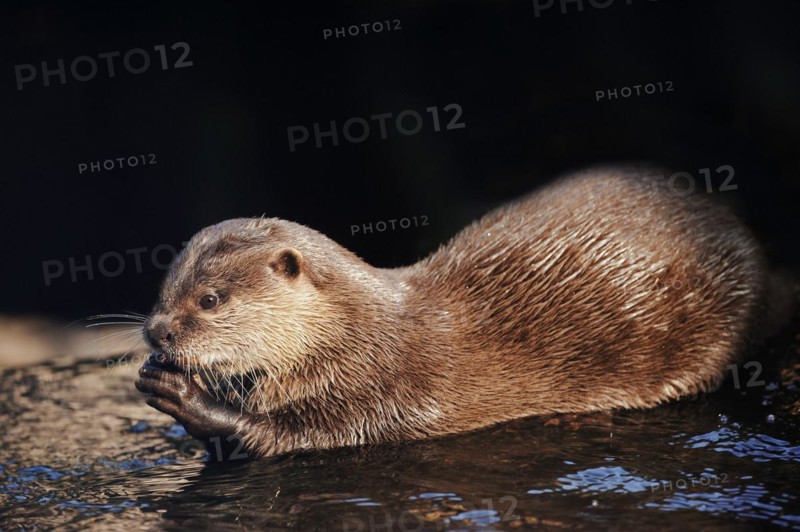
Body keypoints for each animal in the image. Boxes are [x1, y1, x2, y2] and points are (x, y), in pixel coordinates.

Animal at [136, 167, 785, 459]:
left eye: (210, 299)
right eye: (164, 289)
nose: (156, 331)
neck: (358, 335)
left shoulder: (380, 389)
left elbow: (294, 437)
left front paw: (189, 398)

....

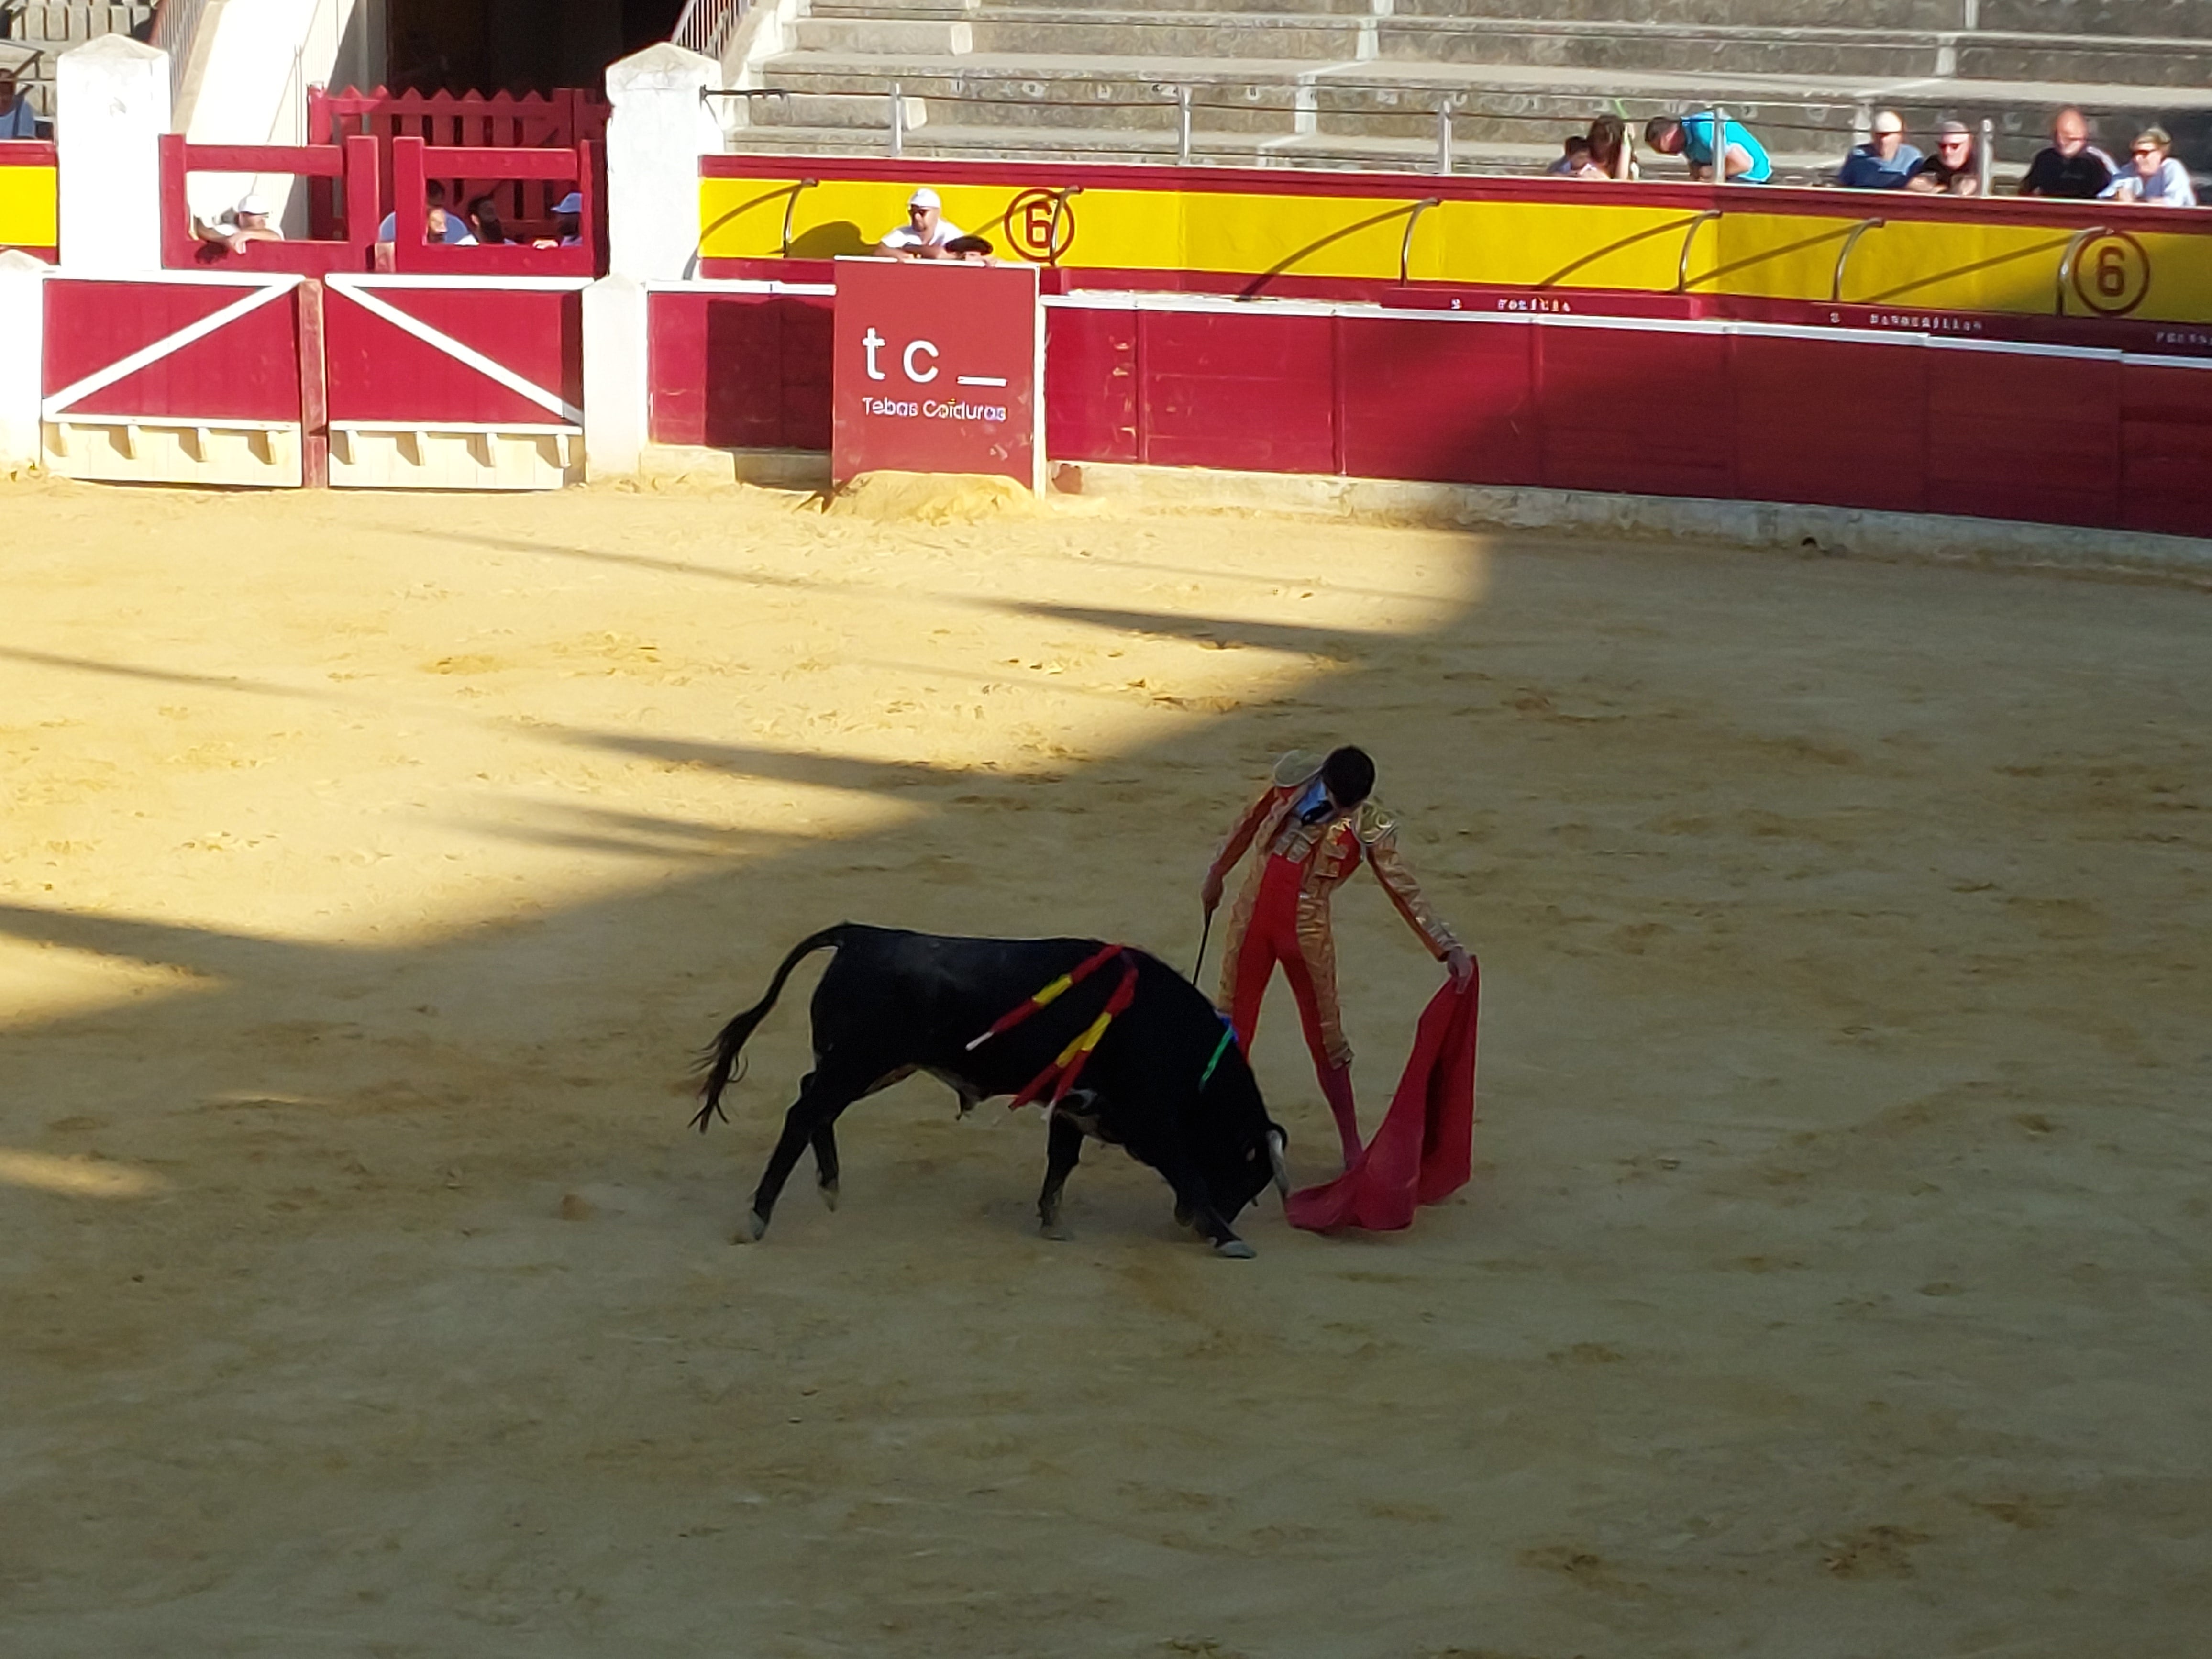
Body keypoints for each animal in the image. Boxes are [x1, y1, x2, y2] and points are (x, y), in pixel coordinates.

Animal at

....

▶ **Instructions to follow**: Using the records above, write out exactly the lines between the one holding "right eye: (164, 289)" and the one holding "left front paw: (189, 398)", inclusive; leave everything else out.

▶ **Exercise result**:
right eye: (164, 289)
nose: (156, 331)
neck: (358, 335)
left shoulder: (380, 389)
left elbow: (294, 437)
left front paw: (189, 398)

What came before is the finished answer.